**Exercise instructions:**
Write again exactly the lines in the listing below, starting at the line with "Figure 1. Oxygen" and ending at the line with "Table 1. Baseline", both included. Pictures are not copied.

**Record set:**
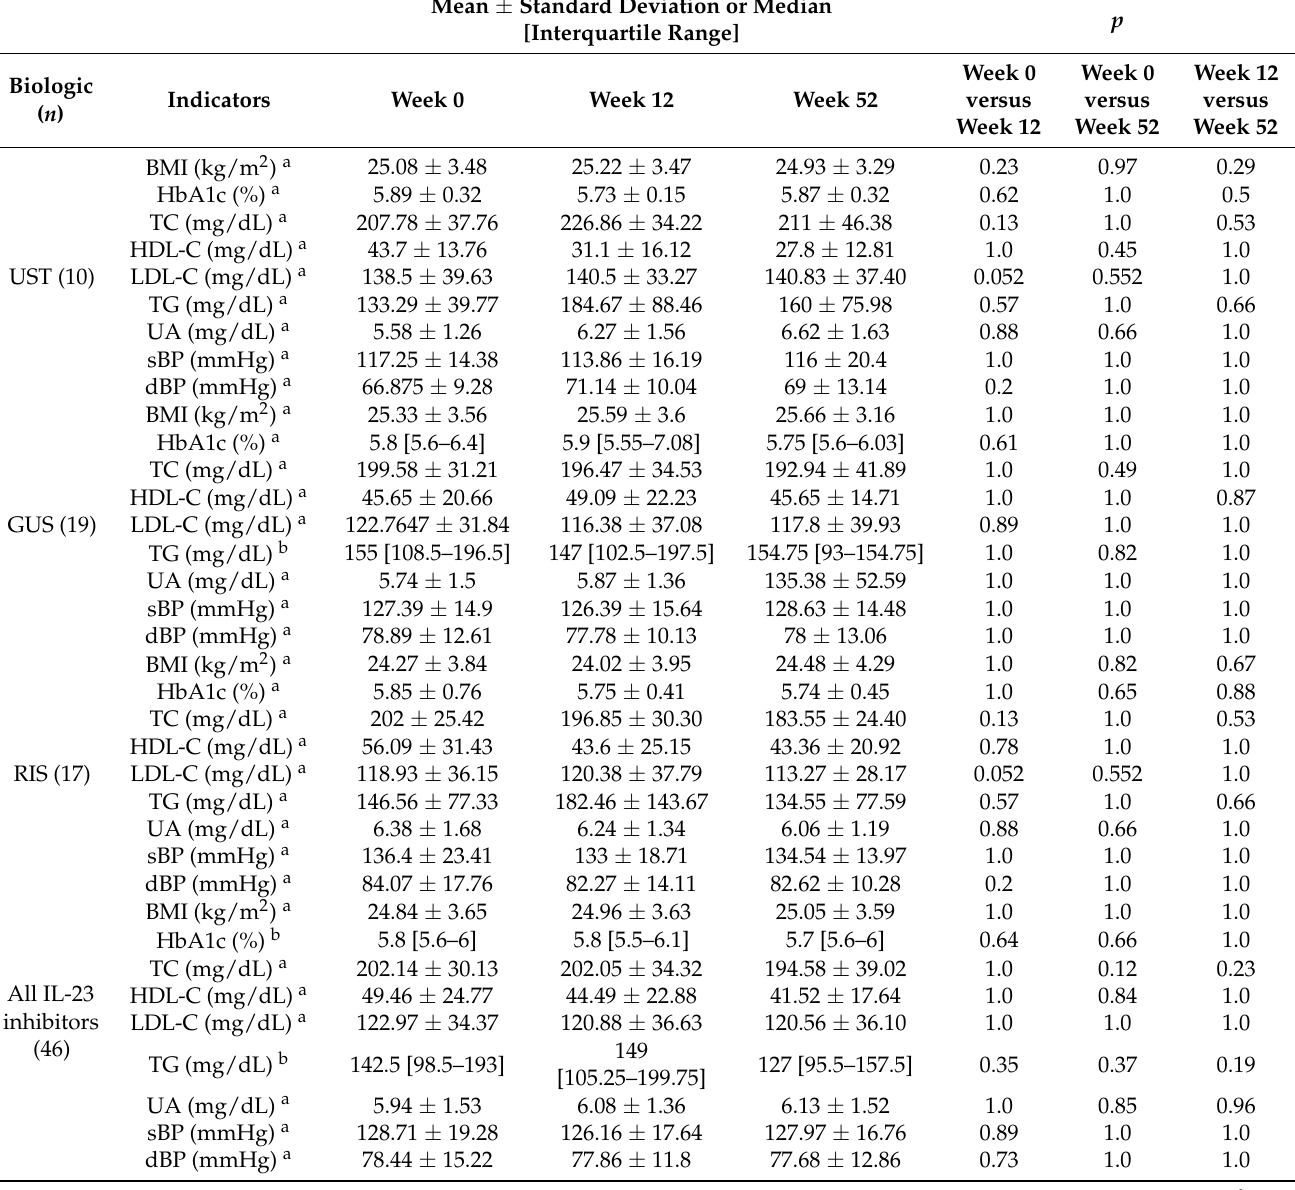
Table 5. The levels of indicators of cardiometabolic diseases at week 0, 12, and 52 of treatment with IL-23 inhibitors. Mean ± Standard Deviation or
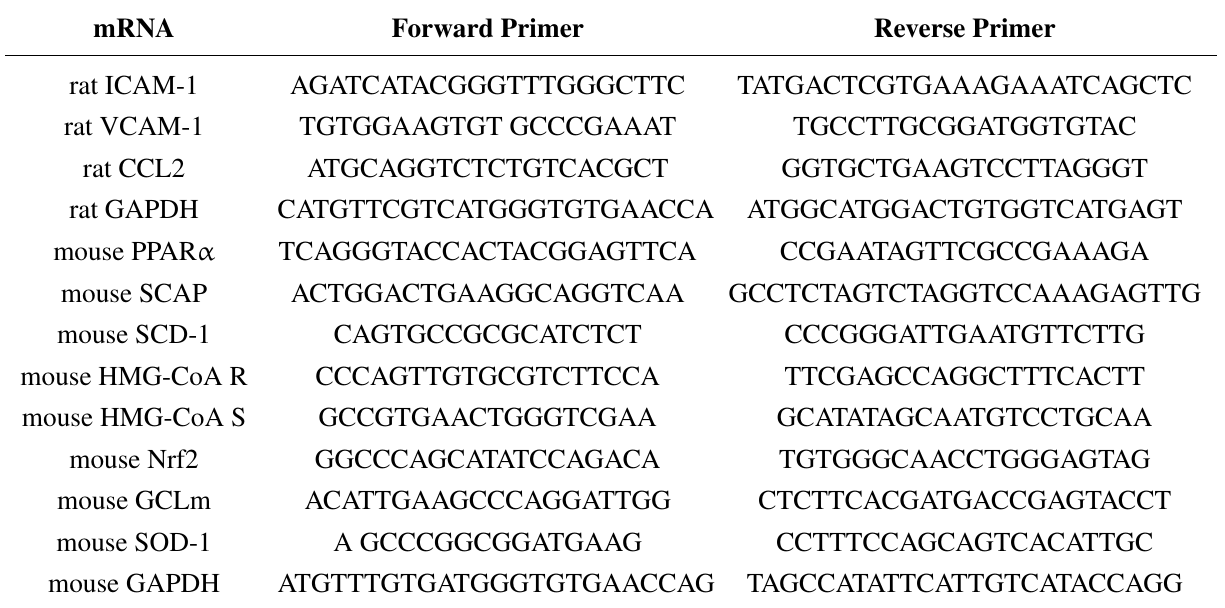
Table 1. Primer sequences (from 5 1 to 3 1 ) for measuring mRNAs using real-time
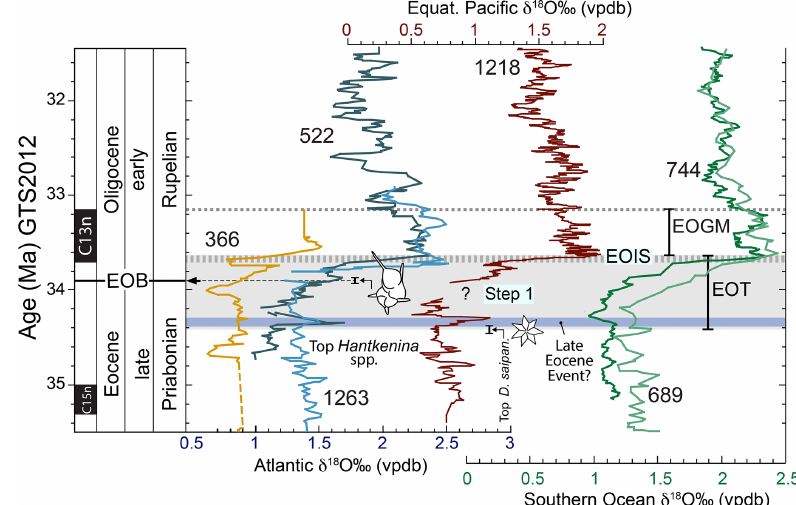
Figure 1. Oxygen stable isotope and chronostratigraphic characteristics of the Eocene–Oligocene transition (EOT) from deep marine records and EOT terminology on the GTS2012 timescale. Benthic foraminiferal δ 18 O from six deep-sea drill holes are shown: tropical Atlantic Site 366, South Atlantic sites 522 and 1263 (Zachos et al., 1996; Langton et al., 2016); Southern Ocean sites 744 and 689 (Zachos et al., 1996; Diester-Haass and Zahn, 1996) and equatorial Pacific Site 1218 (Coxall and Wilson 2011). Due to different sample resolutions, running means are applied using a three-point filter for sites 522, 689 and 1263; five-point filter for sites 366 and 744; and a seven-point filter for Site 1218. Timescale conversions were made by aligning common magnetostratigraphic tie points. The EOT is defined as a ca. 790kyr long phase of accelerated climatic and biotic change that began before and ended after the Eocene–Oligocene boundary (EOB) (after Coxall and Pearson, 2007). It is bounded at the base by the “top” D. saipanensis nannofossil extinction event and above by the EOIS- δ 18 O maximum. Benthic data are all Cibicidoides spp. or “ Cibs. equivalent” and have not been adjusted to seawater equilibrium values. “Step 1” comprises a modest δ 18 O increase linked to ocean cooling (Lear et al., 2008; Bohaty et al., 2012). The “top Hantkenina spp.” marker corresponds to the position of this extinction event at DSDP Site 522 (including sampling bracket) with respect to the corresponding Site 522 δ 18 O curve. That it coincides with the published calibrated age of this event (33.9Myr) is entirely independent. The “late Eocene event” δ 18 O maximum (after Katz et al., 2008) may represent a failed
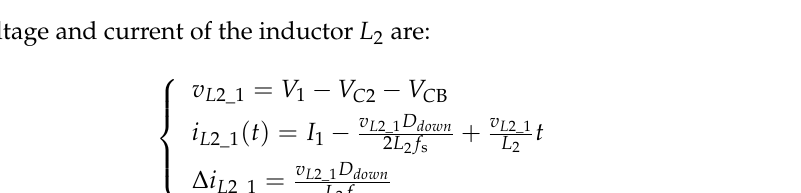
The voltage and current of the inductor L 2 are:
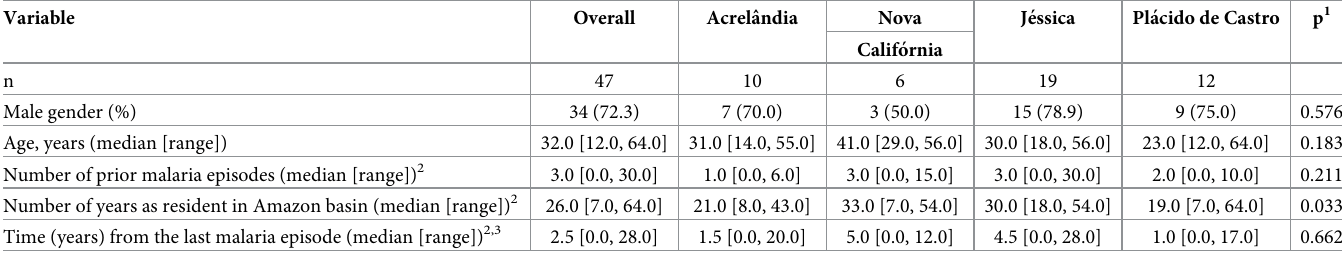
Table 1. Baseline characteristics of participants by study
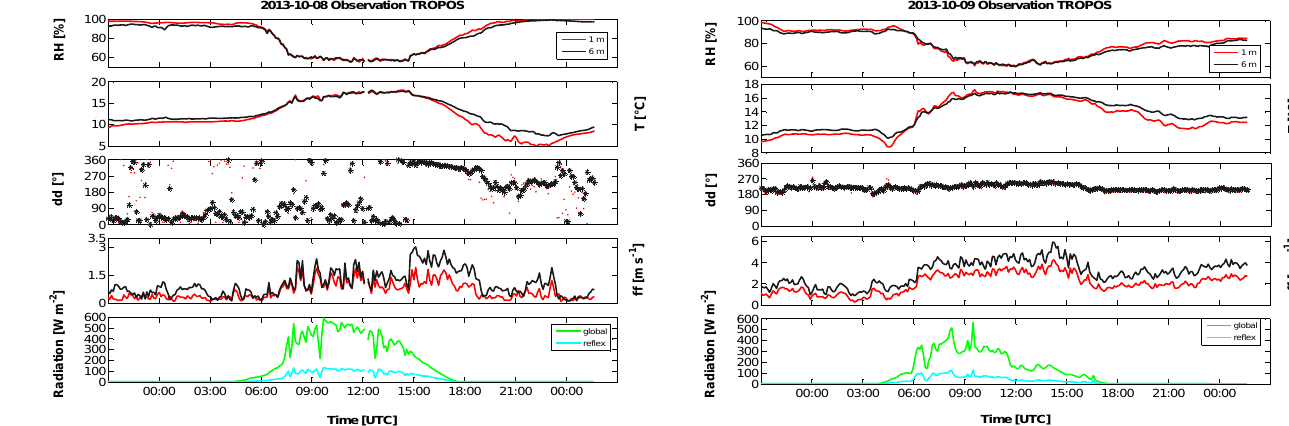
Figure 6. Meteorological parameters at the research site in Melpitz on 8 October 2013. The depicted time range is from 00:00 to 23:50 UTC with 5min intervals. The data contain measurements of rela- tive humidity (RH), temperature ( T ), wind direction (dd) and wind speed (ff) in the height of 1m (red line, red stars) and 6m (black line, black dots) above ground. Further global solar radiance (green line) and reflected global radiation (blue line) are recorded in the short-wave range.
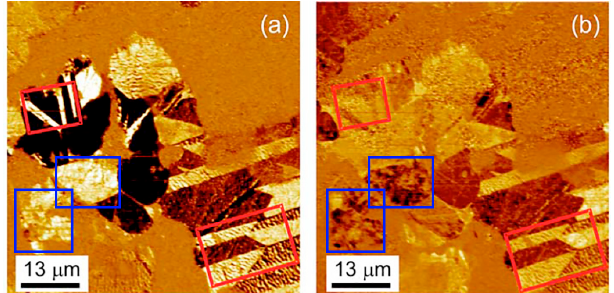
Figure 6. ( a ) Out-of-plane and ( b ) in-plane PFM images of lamellar (red squares) and blotch (blue squares) domain structure in BiFeO 3 . Adapted from [89], with permission from © 2007 AIP Publishing LLC.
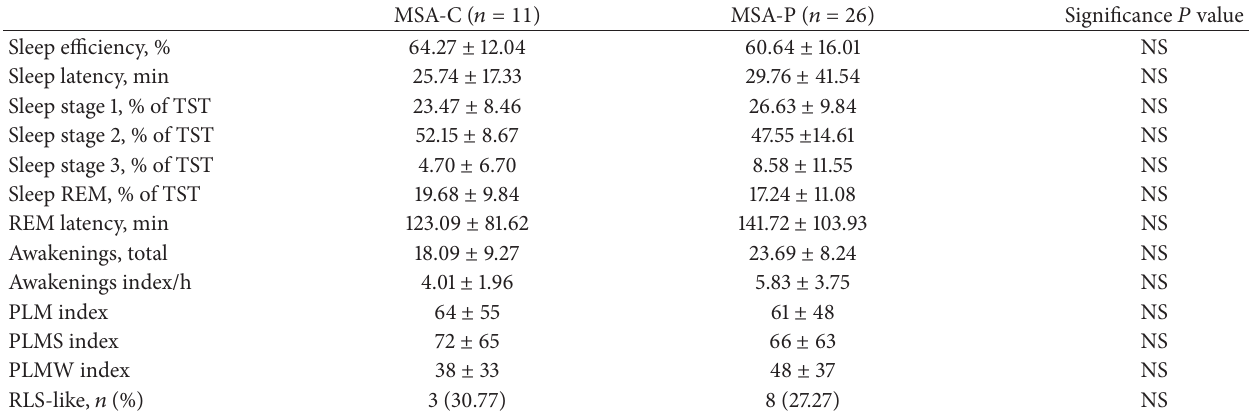
Table 2: Polysomnographic characteristics of MSA-C and MSA-P patients.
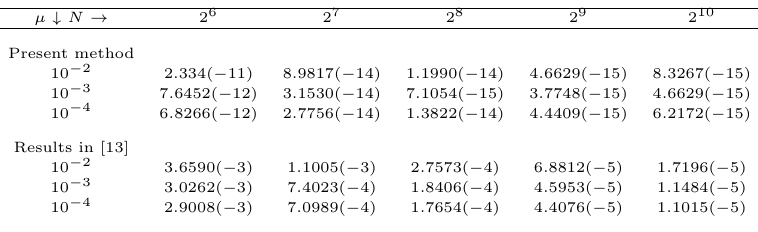
Table 4. Maximum absolute errors in the solution of Example 1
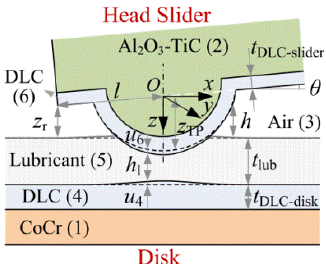
Figure 2. Illustration of the adhesive contact for the simplified HDI.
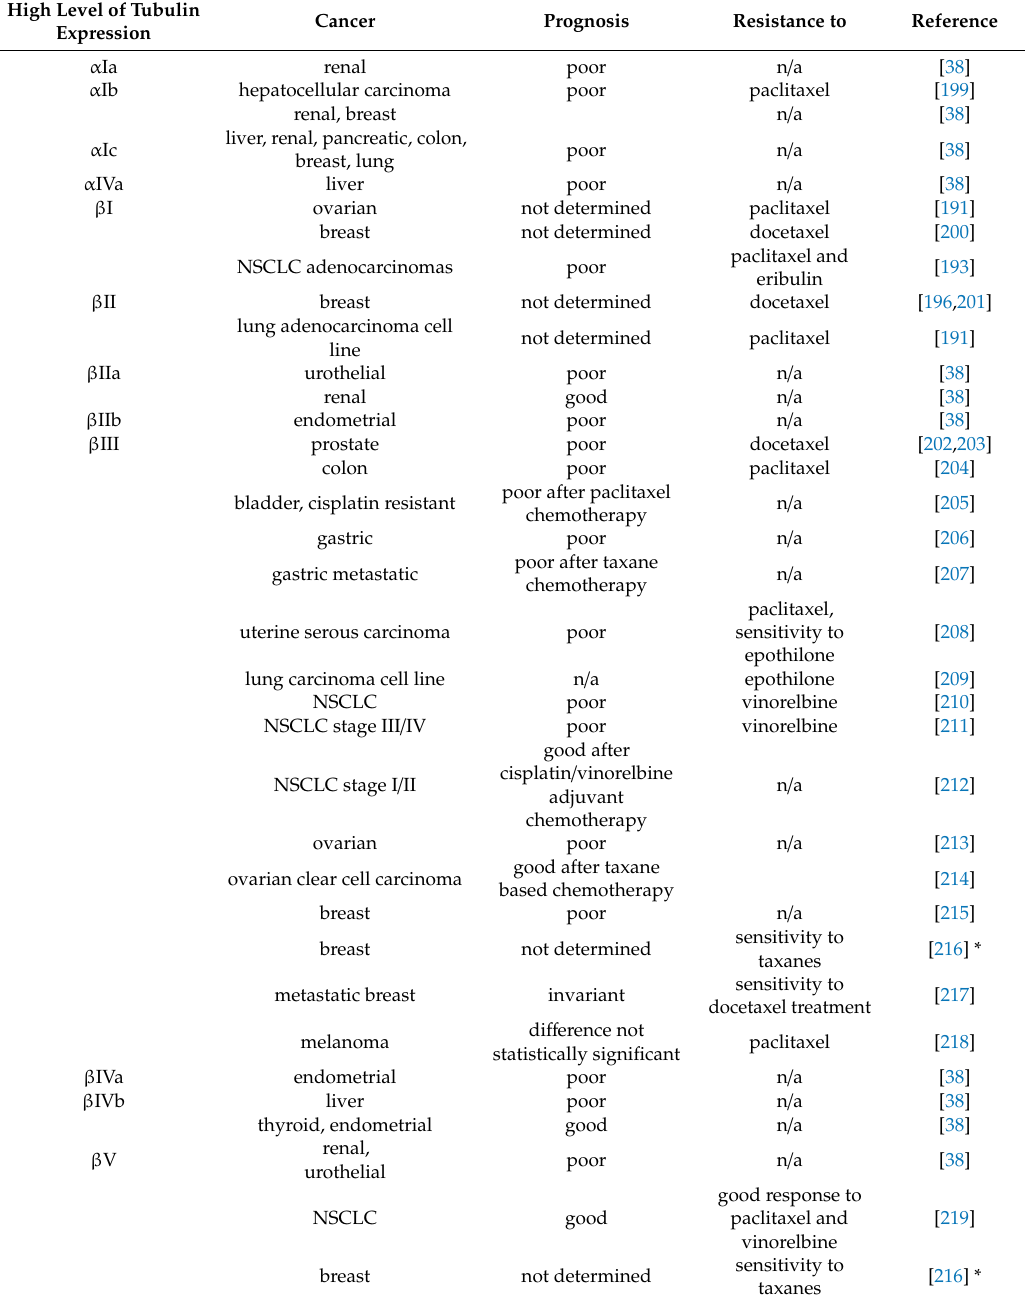
Table 2. Tubulin isotypes as survival and MTA-resistance prognostic markers in cancer. High Level of Tubulin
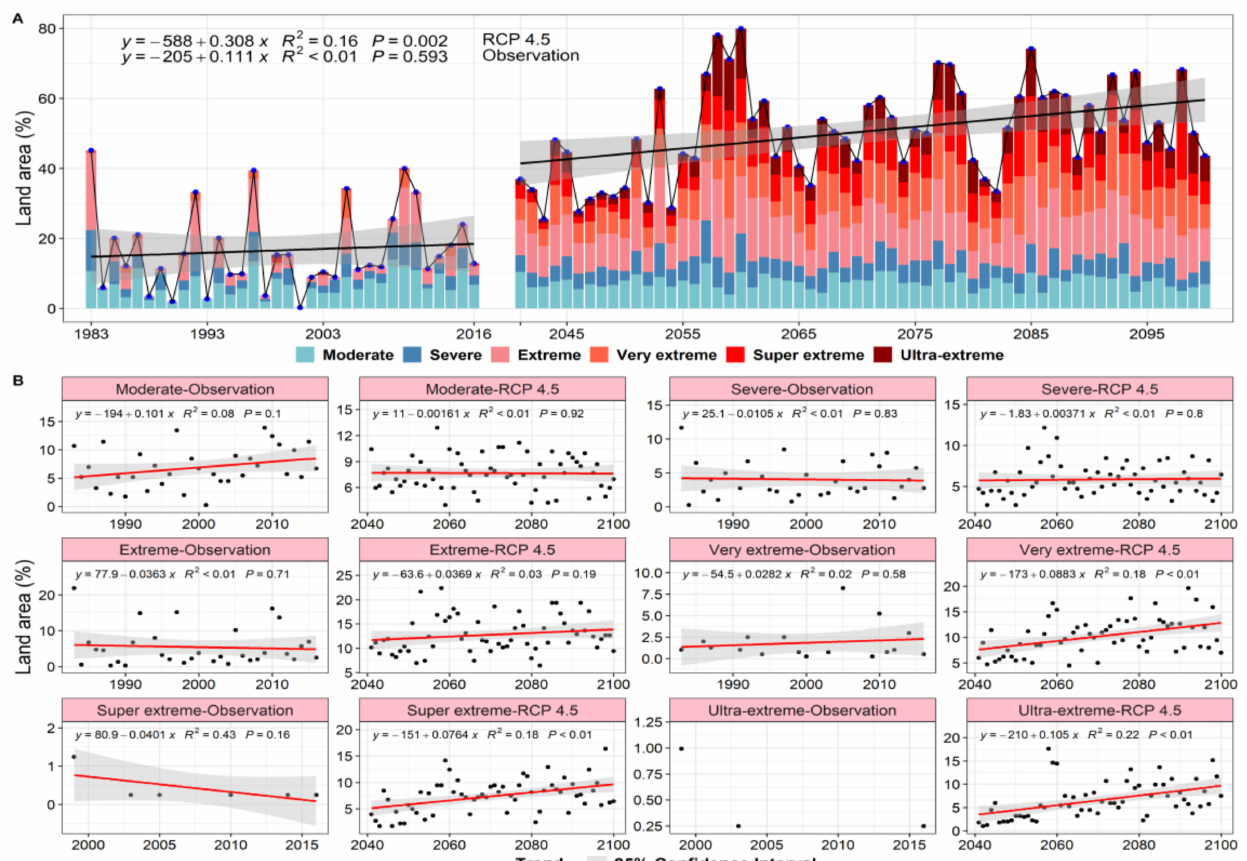
Figure 7. Temporal evolution of land area ratio, expressed in percentages: ( A ) trends of the land area ratio, ( B ) regression analysis of the various heatwave categories that occurred in Tanzania from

**Result for this task:**
Figure 1. Oxygen stable isotope and chronostratigraphic characteristics of the Eocene–Oligocene transition (EOT) from deep marine records and EOT terminology on the GTS2012 timescale. Benthic foraminiferal δ 18 O from six deep-sea drill holes are shown: tropical Atlantic Site 366, South Atlantic sites 522 and 1263 (Zachos et al., 1996; Langton et al., 2016); Southern Ocean sites 744 and 689 (Zachos et al., 1996; Diester-Haass and Zahn, 1996) and equatorial Pacific Site 1218 (Coxall and Wilson 2011). Due to different sample resolutions, running means are applied using a three-point filter for sites 522, 689 and 1263; five-point filter for sites 366 and 744; and a seven-point filter for Site 1218. Timescale conversions were made by aligning common magnetostratigraphic tie points. The EOT is defined as a ca. 790kyr long phase of accelerated climatic and biotic change that began before and ended after the Eocene–Oligocene boundary (EOB) (after Coxall and Pearson, 2007). It is bounded at the base by the “top” D. saipanensis nannofossil extinction event and above by the EOIS- δ 18 O maximum. Benthic data are all Cibicidoides spp. or “ Cibs. equivalent” and have not been adjusted to seawater equilibrium values. “Step 1” comprises a modest δ 18 O increase linked to ocean cooling (Lear et al., 2008; Bohaty et al., 2012). The “top Hantkenina spp.” marker corresponds to the position of this extinction event at DSDP Site 522 (including sampling bracket) with respect to the corresponding Site 522 δ 18 O curve. That it coincides with the published calibrated age of this event (33.9Myr) is entirely independent. The “late Eocene event” δ 18 O maximum (after Katz et al., 2008) may represent a failed
The voltage and current of the inductor L 2 are:
Table 1. Baseline characteristics of participants by study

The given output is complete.